__TASK 1__
In the forum thread on redfoot/yellowfoot tortoise hybrids, for up to about how long can female tortoises store and mix sperm?
__TASK 2__
Write the next part of the forum thread on redfoot/yellowfoot tortoise hybrids, picking up after its final post.

BEGIN QUOTED PASSAGE

# Redfoot/yellowfoot hybrid?



## RedfootsRule

Just wondering, has anyone ever heard of or bred redfoot/yellowfoot hybrids? I have a female yellow foot living with my red foot breeding group. She had eggs, and just last week they hatched. I can attach some pics of the baby's and the parents, but for now I was just wondering if this has ever been done before. The scutes on the head on the babys are neither redfoot nor yellowfoot, but have some traits of each.


----------



## Madkins007

This is an interesting debate. Studies done in the field suggest that it happens, but the offspring just seem to look like one parent or the other- no visible differences they have noted. However, the two species also have strong- but not infallible- mechanisms in place to prevent interbreeding.

In captivity- lots of claims are made, but again, it seems as if the offspring look like one parent or the other. There are some unusual colorations once in a while, but the red-footed tortoise can have interesting colors without yellow-footed genes, so that does not really mean much.

Claims of tortoise hybrids are also tough because females both store and mix sperm for up to about 3 years. So, when you see female tortoise A mating with B, the eggs will share DNA from not only B, but every other male- C, D, G, and L- the female has been with.

This blending may also explain why tortoise hybrids do not look different- they are not 1/2 each of two different animals, they are 1/2 of one, and a bit each of several others- most of which will be the same species.


----------



## jaizei

Madkins007 said:


> Claims of tortoise hybrids are also tough because females both store and mix sperm for up to about 3 years. So, when you see female tortoise A mating with B, the eggs will share DNA from not only B, but every other male- C, D, G, and L- the female has been with.
> 
> This blending may also explain why tortoise hybrids do not look different- they are not 1/2 each of two different animals, they are 1/2 of one, and a bit each of several others- most of which will be the same species.

END QUOTED PASSAGE
BEGIN EXTRACTED DATA

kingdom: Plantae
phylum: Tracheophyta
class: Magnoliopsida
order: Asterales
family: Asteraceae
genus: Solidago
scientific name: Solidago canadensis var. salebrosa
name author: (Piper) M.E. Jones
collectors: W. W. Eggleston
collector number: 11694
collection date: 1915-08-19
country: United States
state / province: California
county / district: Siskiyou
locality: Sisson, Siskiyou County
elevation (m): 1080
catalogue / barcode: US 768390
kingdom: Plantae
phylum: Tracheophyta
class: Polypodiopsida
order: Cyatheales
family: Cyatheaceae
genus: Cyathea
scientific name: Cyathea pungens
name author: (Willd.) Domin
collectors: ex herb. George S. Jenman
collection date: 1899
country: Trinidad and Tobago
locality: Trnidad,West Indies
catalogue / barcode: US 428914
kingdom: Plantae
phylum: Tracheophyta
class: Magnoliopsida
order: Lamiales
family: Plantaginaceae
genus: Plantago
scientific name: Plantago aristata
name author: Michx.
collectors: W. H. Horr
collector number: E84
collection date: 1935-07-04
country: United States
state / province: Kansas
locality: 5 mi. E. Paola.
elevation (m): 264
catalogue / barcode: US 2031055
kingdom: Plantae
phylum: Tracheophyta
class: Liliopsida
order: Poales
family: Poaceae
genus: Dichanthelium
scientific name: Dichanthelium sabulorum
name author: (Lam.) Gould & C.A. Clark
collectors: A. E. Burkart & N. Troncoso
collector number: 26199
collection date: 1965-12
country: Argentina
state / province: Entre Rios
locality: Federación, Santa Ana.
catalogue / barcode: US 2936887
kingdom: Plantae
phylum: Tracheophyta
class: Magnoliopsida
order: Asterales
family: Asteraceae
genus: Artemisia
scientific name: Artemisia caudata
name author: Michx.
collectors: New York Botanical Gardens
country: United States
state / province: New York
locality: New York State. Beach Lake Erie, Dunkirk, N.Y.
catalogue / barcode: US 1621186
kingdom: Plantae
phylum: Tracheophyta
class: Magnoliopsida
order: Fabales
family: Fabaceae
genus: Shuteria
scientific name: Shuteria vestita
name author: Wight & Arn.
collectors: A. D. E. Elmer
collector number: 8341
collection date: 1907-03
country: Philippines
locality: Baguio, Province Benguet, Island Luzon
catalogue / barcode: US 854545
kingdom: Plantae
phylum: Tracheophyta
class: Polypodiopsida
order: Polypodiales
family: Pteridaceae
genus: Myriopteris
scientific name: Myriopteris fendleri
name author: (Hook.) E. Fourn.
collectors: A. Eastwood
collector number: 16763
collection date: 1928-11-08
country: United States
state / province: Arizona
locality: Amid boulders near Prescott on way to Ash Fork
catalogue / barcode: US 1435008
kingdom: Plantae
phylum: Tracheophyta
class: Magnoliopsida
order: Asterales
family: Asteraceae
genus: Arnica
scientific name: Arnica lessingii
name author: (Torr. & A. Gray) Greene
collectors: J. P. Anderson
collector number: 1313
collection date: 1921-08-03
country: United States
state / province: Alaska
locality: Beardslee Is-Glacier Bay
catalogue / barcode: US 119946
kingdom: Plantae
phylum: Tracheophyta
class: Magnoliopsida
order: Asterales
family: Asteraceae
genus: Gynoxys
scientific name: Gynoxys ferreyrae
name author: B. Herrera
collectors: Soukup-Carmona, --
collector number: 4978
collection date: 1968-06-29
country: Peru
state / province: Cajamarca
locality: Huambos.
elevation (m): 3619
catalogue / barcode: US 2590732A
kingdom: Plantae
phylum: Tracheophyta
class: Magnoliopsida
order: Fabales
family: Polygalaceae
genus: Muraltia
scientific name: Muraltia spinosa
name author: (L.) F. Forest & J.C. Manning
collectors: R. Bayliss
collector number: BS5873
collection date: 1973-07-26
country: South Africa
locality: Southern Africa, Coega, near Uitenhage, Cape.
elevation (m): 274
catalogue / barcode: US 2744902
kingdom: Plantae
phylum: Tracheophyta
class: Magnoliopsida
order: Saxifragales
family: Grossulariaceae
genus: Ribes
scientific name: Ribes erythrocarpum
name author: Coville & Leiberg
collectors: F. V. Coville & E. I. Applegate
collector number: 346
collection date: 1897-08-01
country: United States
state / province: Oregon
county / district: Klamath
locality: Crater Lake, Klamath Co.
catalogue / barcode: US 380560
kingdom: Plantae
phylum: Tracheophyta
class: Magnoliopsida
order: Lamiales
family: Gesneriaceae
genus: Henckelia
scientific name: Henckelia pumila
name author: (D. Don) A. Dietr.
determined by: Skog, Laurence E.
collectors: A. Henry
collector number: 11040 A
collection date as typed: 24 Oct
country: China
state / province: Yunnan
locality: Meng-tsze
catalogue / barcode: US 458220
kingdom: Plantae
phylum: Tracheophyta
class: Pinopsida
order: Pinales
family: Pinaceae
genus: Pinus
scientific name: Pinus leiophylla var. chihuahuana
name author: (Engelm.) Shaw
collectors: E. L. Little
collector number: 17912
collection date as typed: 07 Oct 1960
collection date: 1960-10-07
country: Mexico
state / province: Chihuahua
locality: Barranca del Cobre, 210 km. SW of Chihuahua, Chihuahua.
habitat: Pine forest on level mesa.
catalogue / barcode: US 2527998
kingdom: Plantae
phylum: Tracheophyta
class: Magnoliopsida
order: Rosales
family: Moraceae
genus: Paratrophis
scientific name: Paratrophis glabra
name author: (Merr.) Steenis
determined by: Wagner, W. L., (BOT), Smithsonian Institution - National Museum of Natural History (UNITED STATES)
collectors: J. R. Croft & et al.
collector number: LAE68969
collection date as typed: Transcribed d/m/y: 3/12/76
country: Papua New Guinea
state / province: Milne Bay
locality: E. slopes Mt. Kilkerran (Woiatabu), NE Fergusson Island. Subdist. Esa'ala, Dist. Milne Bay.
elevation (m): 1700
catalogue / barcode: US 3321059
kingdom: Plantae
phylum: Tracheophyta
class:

END EXTRACTED DATA

__TASK ANSWER 1__
Up to about 3 years.

__TASK ANSWER 2__
Can you explain this in greater detail? Or perhaps clearer? I've heard of the idea of multiple 'fathers' in a single clutch but not of multiple 'fathers' in a single egg.

Am I reading it differently than what you intended?


----------



## StudentoftheReptile

What Madkins is saying is that, because 1.) females can store sperm for years and 2.) you have one YF with a multiple RFs...

...without genetic testing of the hatchling in question, you'll never know exactly what it is:
- an actual 50/50 redfoot x yellowfoot cross
- an animal that is predominantly redfoot with a small (<50) percentage of YF in it...OR
- just an uniquely-colored redfoot


----------



## RedfootsRule

I can pass no judgement on if this female could have mixed sperm, because I've only had her for a year, and I have no clue where she came from. I was driving down the road one day to the store and saw her walking out in the middle of the road. I brought her home and could never find her owner, so now she lives with my red foot herds. I don't know if she's ever bred before. I'll post some pics of the hybrid hatchlings soon. I found an old thread on here with this picture.
http://i29.photobucket.com/albums/c277/matt41gb/100_2402.jpg
One of the babys has the dark lines on the plastron just like the yellow foot, and they all have a strange mixture of head patterns with traits of each species.


----------



## Yvonne G

Its a funny thing about intergrade tortoises. Its not like dogs and cats, with the offspring looking like a mixture of the two parents. Intergrade tortoise babies take on the characteristics of either - or, not of both. I have intergrade Manouria emys emys/emys phayrei. Some of them look like Mep and some of them look like Mee, but none of them of the 19 that hatched, ever looked like a mixture of both.


----------



## RedfootsRule

[size=small]

Here's a picture of one of the hybrids:


----------



## RedfootsRule

Here is the first hybrid.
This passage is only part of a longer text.